• [TUGAS YANG DIKERJAKAN]
[A] Ubah paragraf dalam teks pilihan yang diawali "Sekarang bukan lagi jamannya seperti itu" menjadi daftar singkat yang tetap memuat fakta utamanya.
[B] Kutip bagian teks pilihan yang dimulai dari "Sekarang sudah bukan" sampai dengan "muridnya dengan penggaris.", tanpa mengubah satu huruf pun.

• [TEKS PILIHAN]
++++++++++
Home » , , , , » Guru-Murid Sederajat. Kok bisa?

Guru-Murid Sederajat. Kok bisa?


Sekarang sudah bukan lagi jamannya pendidikan yang guru melarang muridnya ini itu, memarh-marahi muridnya, memaki, menghina, bahkan memukul muridnya. “Kamu ga boleh telat lagi, awas kalo telat lagi ya!!”. “Kamu jangan remedial terus dong !, bapak udah capek sama kamu!!”. “Kalo di rumah diajari bapakmu apa?? Masak aturan kayak gini aja ga bisa taat!!”. “Kok nilaimu jelek terus? Dasar anak bego!!”. Bahkan selain memarahi, mencaci, dan memaki guru juga memukul muridnya dengan penggaris.
Sekarang bukan lagi jamannya seperti itu. Murid tidak butuh amarah dan ancaman guru. Dan dengan marahnya guru, hukuman-hukuman fisik guru, murid bisa semakin berontak , dendam kesumat yang murid pendam selama ini bisa terealisasi dengan mudah, dan yang terjadi pertikaian antar guru-murid tidak dapat dihindarkan. Bahkan nama baik keluarga, suku, ras, agama, bahkan negara dapat tercoreng dengan mudahnya. Dan ujung-ujungnya menjadi penghuni rumah tahanan.
Yang dibutuhkan para murid di Indonesia saat ini adalah teladan. Teladan yang baik dari guru dalam melaksanakan sesuatu. Dan jangan sampai, “Kamu kalau ke sekolah jangan telat ya!!”, sedangkan guru terlambat pergi ke sekolah. “Kalau ke sekolah harus pakai atribut lengkap !, jangan lupa pakai sepatu hitam !”, sedangkan guru memakai sandal gunung di sekolah seakan tak yang mengawasinya. “Jangan lupa mengerjakan PR, besok harus dikumpulkan !”, tapi gurunya tidak peduli terhadap individu siswanya. Juga jangan sampai sekolah menetapkan aturan tetapi gurunya saja tidak taat, lebih baik tidak ada.
Bukan juga guru yang hanya datang ke sekolah cuma menyuruh muridnya belajar ini itu. “Hari ini kalian harus mempelajari teori ekonomi klasik!”, murid membuka buku lalu belajar, sedangkan guru pergi keluar kelas ngobrol dengan guru lain. Hal yang sangat tidak diharapkan dari guru-guru Indonesia.
++++++++++
• [BAHAN YANG DISEDIAKAN]
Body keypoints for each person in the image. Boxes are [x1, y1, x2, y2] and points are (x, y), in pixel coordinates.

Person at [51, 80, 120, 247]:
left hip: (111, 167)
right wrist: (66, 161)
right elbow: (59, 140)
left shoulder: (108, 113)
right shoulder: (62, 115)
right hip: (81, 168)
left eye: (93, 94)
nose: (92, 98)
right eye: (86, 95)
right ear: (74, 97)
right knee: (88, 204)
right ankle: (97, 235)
++++++++++
• [JAWABAN LATIHAN]
[A]
- Murid tidak membutuhkan amarah dan ancaman guru.
- Kemarahan dan hukuman fisik dari guru dapat membuat murid makin berontak, dan dendam yang lama dipendam bisa dengan mudah terlampiaskan.
- Akibatnya, pertikaian antara guru dan murid tidak dapat dihindarkan.
- Nama baik keluarga, suku, ras, agama, bahkan negara dapat tercoreng dengan mudah.
- Ujung-ujungnya bisa berakhir menjadi penghuni rumah tahanan.

[B]
Sekarang sudah bukan lagi jamannya pendidikan yang guru melarang muridnya ini itu, memarh-marahi muridnya, memaki, menghina, bahkan memukul muridnya. “Kamu ga boleh telat lagi, awas kalo telat lagi ya!!”. “Kamu jangan remedial terus dong !, bapak udah capek sama kamu!!”. “Kalo di rumah diajari bapakmu apa?? Masak aturan kayak gini aja ga bisa taat!!”. “Kok nilaimu jelek terus? Dasar anak bego!!”. Bahkan selain memarahi, mencaci, dan memaki guru juga memukul muridnya dengan penggaris.